**PROBLEM STATEMENT**
When you reach the line containing "C | Class D |" in the data below, begin returning lines exactly as written, and stop once the line containing "Frewsburg | Sherman |" has been returned.

(Source data)
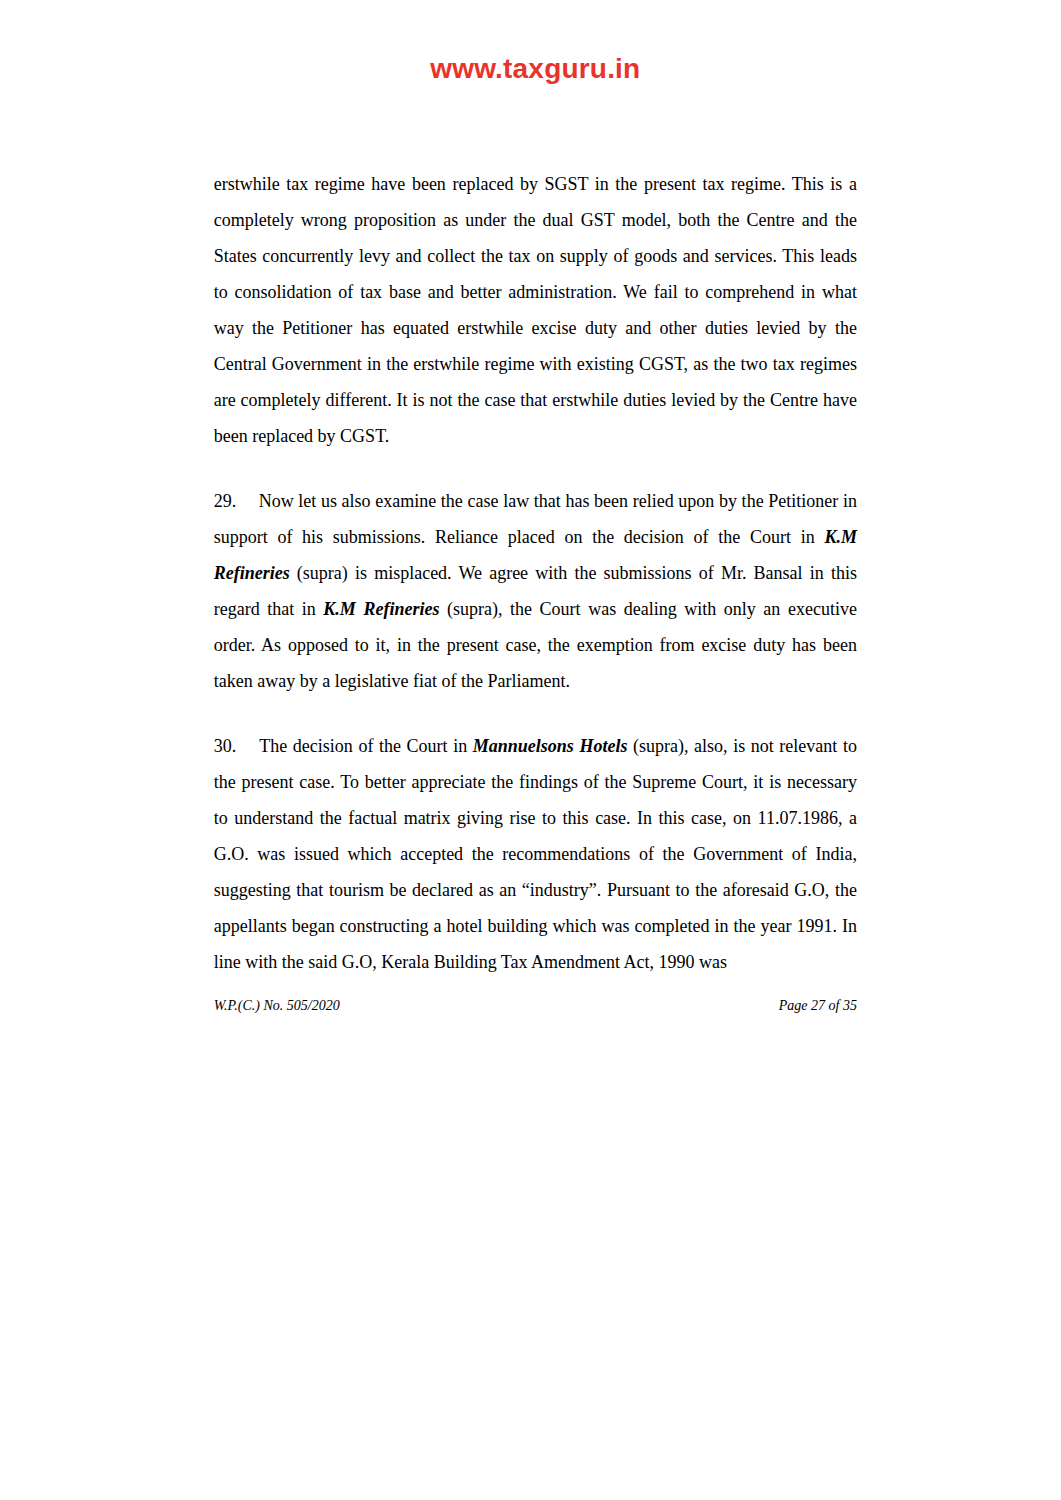www.taxguru.in
erstwhile tax regime have been replaced by SGST in the present tax regime. This is a completely wrong proposition as under the dual GST model, both the Centre and the States concurrently levy and collect the tax on supply of goods and services. This leads to consolidation of tax base and better administration. We fail to comprehend in what way the Petitioner has equated erstwhile excise duty and other duties levied by the Central Government in the erstwhile regime with existing CGST, as the two tax regimes are completely different. It is not the case that erstwhile duties levied by the Centre have been replaced by CGST.
29. Now let us also examine the case law that has been relied upon by the Petitioner in support of his submissions. Reliance placed on the decision of the Court in K.M Refineries (supra) is misplaced. We agree with the submissions of Mr. Bansal in this regard that in K.M Refineries (supra), the Court was dealing with only an executive order. As opposed to it, in the present case, the exemption from excise duty has been taken away by a legislative fiat of the Parliament.
30. The decision of the Court in Mannuelsons Hotels (supra), also, is not relevant to the present case. To better appreciate the findings of the Supreme Court, it is necessary to understand the factual matrix giving rise to this case. In this case, on 11.07.1986, a G.O. was issued which accepted the recommendations of the Government of India, suggesting that tourism be declared as an “industry”. Pursuant to the aforesaid G.O, the appellants began constructing a hotel building which was completed in the year 1991. In line with the said G.O, Kerala Building Tax Amendment Act, 1990 was
W.P.(C.) No. 505/2020 Page 27 of 35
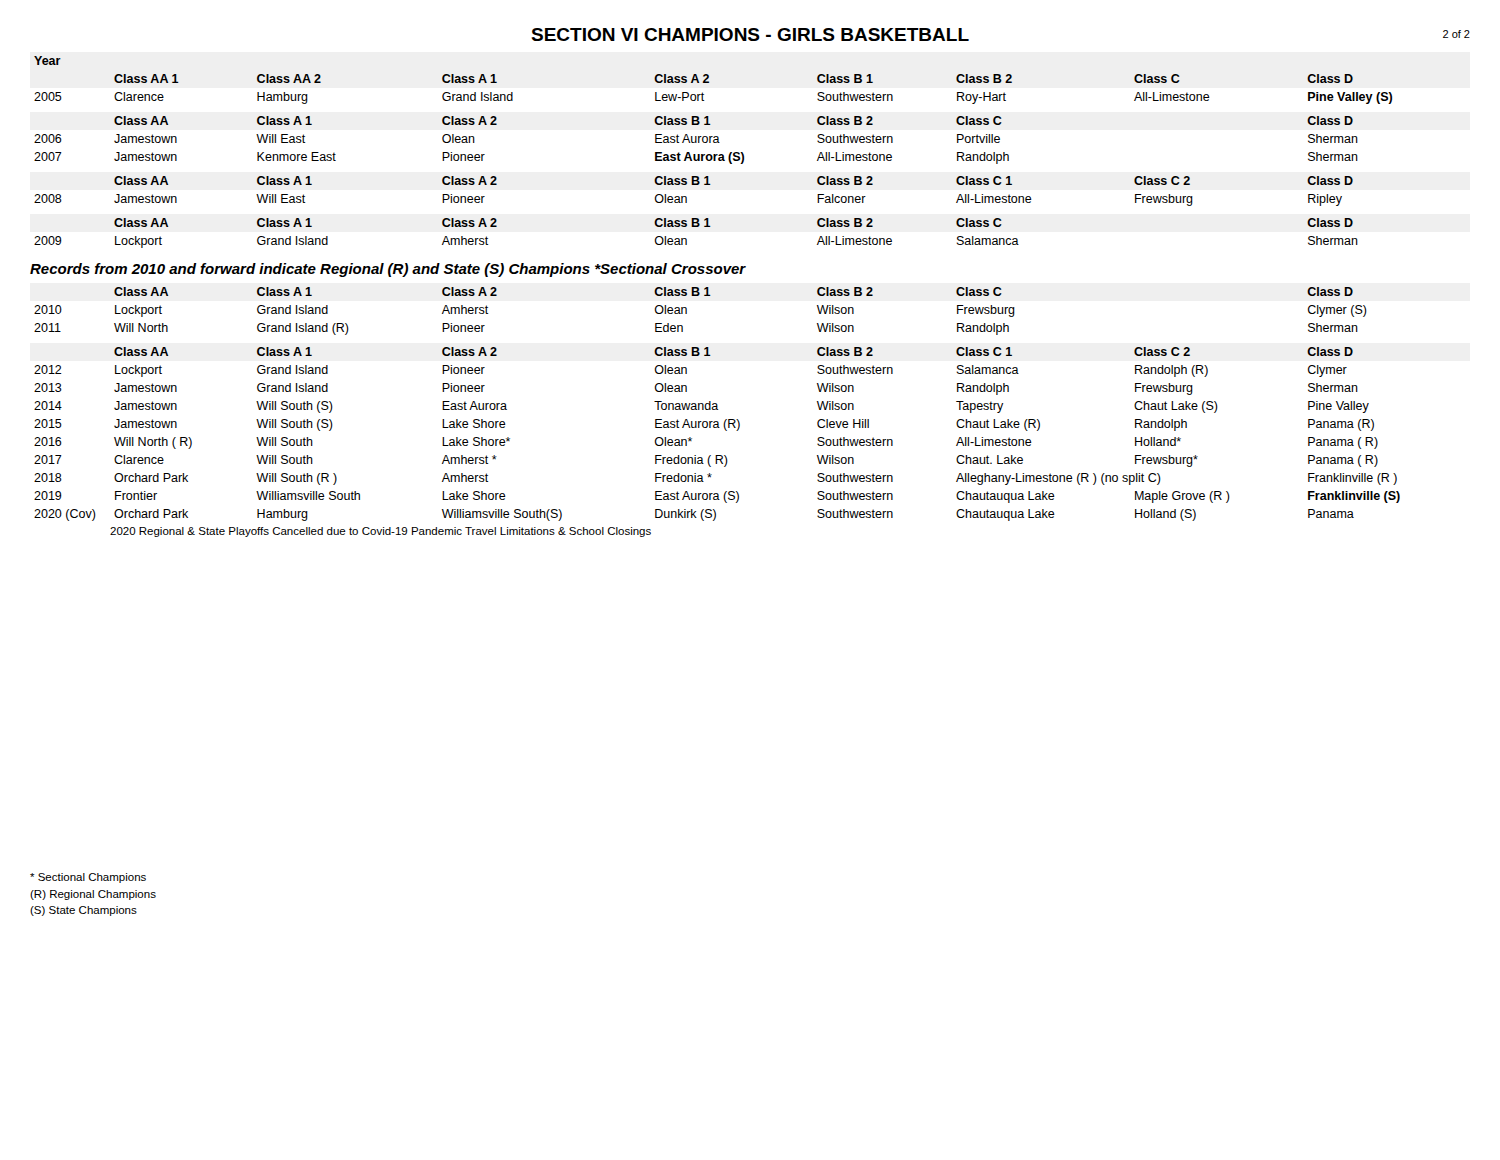2 of 2
SECTION VI CHAMPIONS - GIRLS BASKETBALL
| Year | | | | | | | | |
| | Class AA 1 | Class AA 2 | Class A 1 | Class A 2 | Class B 1 | Class B 2 | Class C | Class D |
| 2005 | Clarence | Hamburg | Grand Island | Lew-Port | Southwestern | Roy-Hart | All-Limestone | Pine Valley (S) |
| | Class AA | Class A 1 | Class A 2 | Class B 1 | Class B 2 | Class C | | Class D |
| 2006 | Jamestown | Will East | Olean | East Aurora | Southwestern | Portville | | Sherman |
| 2007 | Jamestown | Kenmore East | Pioneer | East Aurora (S) | All-Limestone | Randolph | | Sherman |
| | Class AA | Class A 1 | Class A 2 | Class B 1 | Class B 2 | Class C 1 | Class C 2 | Class D |
| 2008 | Jamestown | Will East | Pioneer | Olean | Falconer | All-Limestone | Frewsburg | Ripley |
| | Class AA | Class A 1 | Class A 2 | Class B 1 | Class B 2 | Class C | | Class D |
| 2009 | Lockport | Grand Island | Amherst | Olean | All-Limestone | Salamanca | | Sherman |
| Records from 2010 and forward indicate Regional (R) and State (S) Champions *Sectional Crossover |
| | Class AA | Class A 1 | Class A 2 | Class B 1 | Class B 2 | Class C | | Class D |
| 2010 | Lockport | Grand Island | Amherst | Olean | Wilson | Frewsburg | | Clymer (S) |
| 2011 | Will North | Grand Island (R) | Pioneer | Eden | Wilson | Randolph | | Sherman |
| | Class AA | Class A 1 | Class A 2 | Class B 1 | Class B 2 | Class C 1 | Class C 2 | Class D |
| 2012 | Lockport | Grand Island | Pioneer | Olean | Southwestern | Salamanca | Randolph (R) | Clymer |
| 2013 | Jamestown | Grand Island | Pioneer | Olean | Wilson | Randolph | Frewsburg | Sherman |
| 2014 | Jamestown | Will South (S) | East Aurora | Tonawanda | Wilson | Tapestry | Chaut Lake (S) | Pine Valley |
| 2015 | Jamestown | Will South (S) | Lake Shore | East Aurora (R) | Cleve Hill | Chaut Lake (R) | Randolph | Panama (R) |
| 2016 | Will North ( R) | Will South | Lake Shore* | Olean* | Southwestern | All-Limestone | Holland* | Panama ( R) |
| 2017 | Clarence | Will South | Amherst * | Fredonia ( R) | Wilson | Chaut. Lake | Frewsburg* | Panama ( R) |
| 2018 | Orchard Park | Will South (R ) | Amherst | Fredonia * | Southwestern | Alleghany-Limestone (R ) (no split C) | Franklinville (R ) |
| 2019 | Frontier | Williamsville South | Lake Shore | East Aurora (S) | Southwestern | Chautauqua Lake | Maple Grove (R ) | Franklinville (S) |
| 2020 (Cov) | Orchard Park | Hamburg | Williamsville South(S) | Dunkirk (S) | Southwestern | Chautauqua Lake | Holland (S) | Panama |
| | 2020 Regional & State Playoffs Cancelled due to Covid-19 Pandemic Travel Limitations & School Closings |
* Sectional Champions
(R) Regional Champions
(S) State Champions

**WRITTEN ANSWER**
| | Class AA 1 | Class AA 2 | Class A 1 | Class A 2 | Class B 1 | Class B 2 | Class C | Class D |
| 2005 | Clarence | Hamburg | Grand Island | Lew-Port | Southwestern | Roy-Hart | All-Limestone | Pine Valley (S) |
| | Class AA | Class A 1 | Class A 2 | Class B 1 | Class B 2 | Class C | | Class D |
| 2006 | Jamestown | Will East | Olean | East Aurora | Southwestern | Portville | | Sherman |
| 2007 | Jamestown | Kenmore East | Pioneer | East Aurora (S) | All-Limestone | Randolph | | Sherman |
| | Class AA | Class A 1 | Class A 2 | Class B 1 | Class B 2 | Class C 1 | Class C 2 | Class D |
| 2008 | Jamestown | Will East | Pioneer | Olean | Falconer | All-Limestone | Frewsburg | Ripley |
| | Class AA | Class A 1 | Class A 2 | Class B 1 | Class B 2 | Class C | | Class D |
| 2009 | Lockport | Grand Island | Amherst | Olean | All-Limestone | Salamanca | | Sherman |
| Records from 2010 and forward indicate Regional (R) and State (S) Champions *Sectional Crossover |
| | Class AA | Class A 1 | Class A 2 | Class B 1 | Class B 2 | Class C | | Class D |
| 2010 | Lockport | Grand Island | Amherst | Olean | Wilson | Frewsburg | | Clymer (S) |
| 2011 | Will North | Grand Island (R) | Pioneer | Eden | Wilson | Randolph | | Sherman |
| | Class AA | Class A 1 | Class A 2 | Class B 1 | Class B 2 | Class C 1 | Class C 2 | Class D |
| 2012 | Lockport | Grand Island | Pioneer | Olean | Southwestern | Salamanca | Randolph (R) | Clymer |
| 2013 | Jamestown | Grand Island | Pioneer | Olean | Wilson | Randolph | Frewsburg | Sherman |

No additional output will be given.